B. Privilégier les priorités et objectifs relatifs aux principales politiques en matière d'eau.

a) Satisfaire les besoins fondamentaux : L'accès à l'eau potable et à l'assainissement à moindre coût est un besoin fondamental, essentiel pour la santé et le bien-être des familles, des communautés et des pays

b) L'eau pour la sécurité alimentaire : La sécurité alimentaire raisonnable est également une nécessité et un droit humain fondamental dépendant de la disponibilité de l'eau salubre à suffisance. L'agriculture est de loin le plus grand consommateur d'eau et est souvent en compétition contre d'autres secteurs pour cette ressource rare. En conséquence, il est essentiel que la priorité soit accordée à l'utilisation efficace et durable de l'eau à des fins agricoles.

c) Protection des écosystèmes et des moyens de subsistance : Tout développement qui met en péril et détruit les écosystèmes d'eau douce et les moyens de subsistance n'est pas durable et ne devrait pas être appelé développement.

d) Gestion des risques : De nombreuses maladies, décès et pertes économiques qui pourraient être prévenus sont causés par les inondations, les sécheresses, la pollution et d'autres risques liés à l'eau. Les sécheresses , les inondations et les orages deviennent de plus en plus courants et sévères en Afrique. Les coûts humains et environnementaux des catastrophes météorologiques, climatiques et hydriques se sont substantiellement accrus au cours des 40 dernières années. Les déséquilibres sont lourdement préjudiciables à la résistance des écosystèmes, affectent la disponibilité de l'eau et accentuent la pression sur les ressources en eau dans bon nombre de régions. Les données et informations hydrologiques et météorologiques sont déterminantes pour poser les jalons essentiels de la gestion intégrée des ressources en eau.

e) Financement des services relatifs à l'eau : Des mécanismes financiers novateurs sont nécessaires pour réaliser les objectifs fixés dans le domaine de l'eau et de l'assainissement et des programmes de gestion intégrée de l'eau.

f) Gestion intégrée des ressources en eau / ressources en eau communes : Les ressources en eau communes aux pays et aux communautés doivent être gérées de manière conjointe, équitable et durable.
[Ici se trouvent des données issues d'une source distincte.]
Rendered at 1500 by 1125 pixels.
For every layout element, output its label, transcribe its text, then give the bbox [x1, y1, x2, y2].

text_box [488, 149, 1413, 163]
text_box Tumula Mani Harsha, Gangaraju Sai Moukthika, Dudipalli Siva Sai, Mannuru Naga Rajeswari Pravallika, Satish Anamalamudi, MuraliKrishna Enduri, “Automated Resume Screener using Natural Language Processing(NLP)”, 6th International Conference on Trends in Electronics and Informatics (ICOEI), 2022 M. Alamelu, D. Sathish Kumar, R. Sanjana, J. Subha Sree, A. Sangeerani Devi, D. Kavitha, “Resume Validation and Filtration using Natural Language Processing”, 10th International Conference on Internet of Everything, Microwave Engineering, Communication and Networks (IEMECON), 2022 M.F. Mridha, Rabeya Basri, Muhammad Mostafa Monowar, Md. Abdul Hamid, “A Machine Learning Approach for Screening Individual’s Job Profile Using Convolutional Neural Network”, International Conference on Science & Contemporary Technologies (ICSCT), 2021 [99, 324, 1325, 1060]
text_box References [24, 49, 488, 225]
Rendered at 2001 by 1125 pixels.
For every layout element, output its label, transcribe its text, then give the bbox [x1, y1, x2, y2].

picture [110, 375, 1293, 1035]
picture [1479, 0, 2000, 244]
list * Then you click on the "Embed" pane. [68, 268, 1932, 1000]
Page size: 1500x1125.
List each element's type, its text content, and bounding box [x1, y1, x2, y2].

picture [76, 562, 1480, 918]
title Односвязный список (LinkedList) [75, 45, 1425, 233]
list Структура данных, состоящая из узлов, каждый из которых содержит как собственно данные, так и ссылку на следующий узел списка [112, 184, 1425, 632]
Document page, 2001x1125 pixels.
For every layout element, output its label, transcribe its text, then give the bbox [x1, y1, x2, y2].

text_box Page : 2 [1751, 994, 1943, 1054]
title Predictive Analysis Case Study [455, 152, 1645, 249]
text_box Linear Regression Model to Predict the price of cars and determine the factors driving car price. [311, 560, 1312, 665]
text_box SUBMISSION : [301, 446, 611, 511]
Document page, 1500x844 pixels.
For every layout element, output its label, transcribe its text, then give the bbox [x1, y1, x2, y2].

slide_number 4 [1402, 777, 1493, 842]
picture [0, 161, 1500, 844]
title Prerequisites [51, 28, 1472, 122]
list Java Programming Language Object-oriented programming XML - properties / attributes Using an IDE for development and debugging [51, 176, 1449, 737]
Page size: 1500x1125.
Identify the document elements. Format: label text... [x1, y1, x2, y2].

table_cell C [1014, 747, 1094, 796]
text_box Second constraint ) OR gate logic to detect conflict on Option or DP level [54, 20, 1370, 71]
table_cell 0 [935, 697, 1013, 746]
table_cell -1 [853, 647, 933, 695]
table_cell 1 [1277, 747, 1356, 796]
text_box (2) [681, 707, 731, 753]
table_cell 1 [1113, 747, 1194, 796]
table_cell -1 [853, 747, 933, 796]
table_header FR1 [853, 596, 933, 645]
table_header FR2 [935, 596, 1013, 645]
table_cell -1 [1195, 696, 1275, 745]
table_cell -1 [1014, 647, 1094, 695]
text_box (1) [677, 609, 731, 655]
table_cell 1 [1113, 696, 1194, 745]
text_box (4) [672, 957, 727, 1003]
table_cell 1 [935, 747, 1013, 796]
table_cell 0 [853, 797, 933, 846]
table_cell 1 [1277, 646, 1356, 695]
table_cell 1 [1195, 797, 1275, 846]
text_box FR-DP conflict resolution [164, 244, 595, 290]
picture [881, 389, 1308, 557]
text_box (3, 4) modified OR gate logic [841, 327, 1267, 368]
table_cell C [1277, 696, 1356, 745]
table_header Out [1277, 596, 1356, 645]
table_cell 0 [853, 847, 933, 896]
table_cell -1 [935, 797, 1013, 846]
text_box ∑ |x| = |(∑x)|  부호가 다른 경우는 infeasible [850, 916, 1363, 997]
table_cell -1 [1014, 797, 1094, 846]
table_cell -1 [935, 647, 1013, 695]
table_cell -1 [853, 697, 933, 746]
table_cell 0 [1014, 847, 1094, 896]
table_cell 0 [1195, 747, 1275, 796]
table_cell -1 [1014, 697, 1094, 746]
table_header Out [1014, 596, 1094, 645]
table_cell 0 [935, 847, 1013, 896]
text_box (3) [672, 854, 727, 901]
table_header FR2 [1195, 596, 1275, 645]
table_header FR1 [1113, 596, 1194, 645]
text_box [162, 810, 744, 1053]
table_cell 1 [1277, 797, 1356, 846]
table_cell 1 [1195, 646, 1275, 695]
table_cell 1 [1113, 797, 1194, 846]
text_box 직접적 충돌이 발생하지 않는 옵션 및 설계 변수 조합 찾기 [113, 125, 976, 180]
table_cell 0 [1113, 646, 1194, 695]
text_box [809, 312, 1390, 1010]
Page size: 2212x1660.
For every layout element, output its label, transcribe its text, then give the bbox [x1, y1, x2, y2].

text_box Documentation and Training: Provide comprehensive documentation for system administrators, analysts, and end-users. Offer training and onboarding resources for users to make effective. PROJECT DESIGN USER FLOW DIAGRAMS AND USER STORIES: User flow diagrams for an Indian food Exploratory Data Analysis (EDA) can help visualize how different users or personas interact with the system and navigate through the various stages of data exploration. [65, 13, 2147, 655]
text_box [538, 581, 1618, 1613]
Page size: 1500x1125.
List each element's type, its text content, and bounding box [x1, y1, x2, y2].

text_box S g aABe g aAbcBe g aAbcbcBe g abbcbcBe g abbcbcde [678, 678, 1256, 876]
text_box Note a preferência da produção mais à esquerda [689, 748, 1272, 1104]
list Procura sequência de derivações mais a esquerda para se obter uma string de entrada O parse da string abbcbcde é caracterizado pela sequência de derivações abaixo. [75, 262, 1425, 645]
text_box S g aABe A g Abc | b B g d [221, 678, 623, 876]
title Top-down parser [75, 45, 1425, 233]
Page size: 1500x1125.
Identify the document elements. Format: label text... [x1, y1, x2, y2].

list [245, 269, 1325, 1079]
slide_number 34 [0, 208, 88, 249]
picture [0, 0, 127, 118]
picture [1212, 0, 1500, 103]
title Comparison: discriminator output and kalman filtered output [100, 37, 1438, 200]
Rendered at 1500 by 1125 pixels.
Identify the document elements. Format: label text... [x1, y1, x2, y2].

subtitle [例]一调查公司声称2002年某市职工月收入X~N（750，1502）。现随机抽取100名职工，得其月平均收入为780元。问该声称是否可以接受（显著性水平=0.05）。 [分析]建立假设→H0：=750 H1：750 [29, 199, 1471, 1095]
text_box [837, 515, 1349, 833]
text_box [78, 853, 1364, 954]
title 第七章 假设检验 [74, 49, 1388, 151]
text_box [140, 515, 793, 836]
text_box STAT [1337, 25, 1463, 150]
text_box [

g) Estimation et répartition de l'eau : l'évaluation et la répartition de l'eau doivent refléter ses valeurs économique, sociale et environnementale dans toutes les utilisations et donner la priorité à la satisfaction des besoins fondamentaux des pauvres.

h) Assurer la gestion éclairée des ressources en eau : L'efficacité des politiques dans le domaine de l'eau et de la gestion de l'eau dépend de la mise à la disposition des décideurs des informations précises et opportunes.

i) Gestion rationnelle des ressources en eau : L'efficacité des politiques dans le domaine de l'eau dépend également de l'implication de toutes les parties prenantes dans la planification, la prise de décision et l'exécution.

j) Genre et gestion des ressources en eau, et assainissement en Afrique : En Afrique, les femmes et les filles ont des connaissances spéciales et jouent un rôle déterminant dans la gestion des ressources en eau, particulièrement au niveau des ménages. Cependant, il existe d'énormes déséquilibres dans l'accès des femmes au contrôle et à la gestion des ressources en eau et aux infrastructures d'assainissement à tous les niveaux, ce qui a un impact négatif sur les fillettes et la dignité des femmes.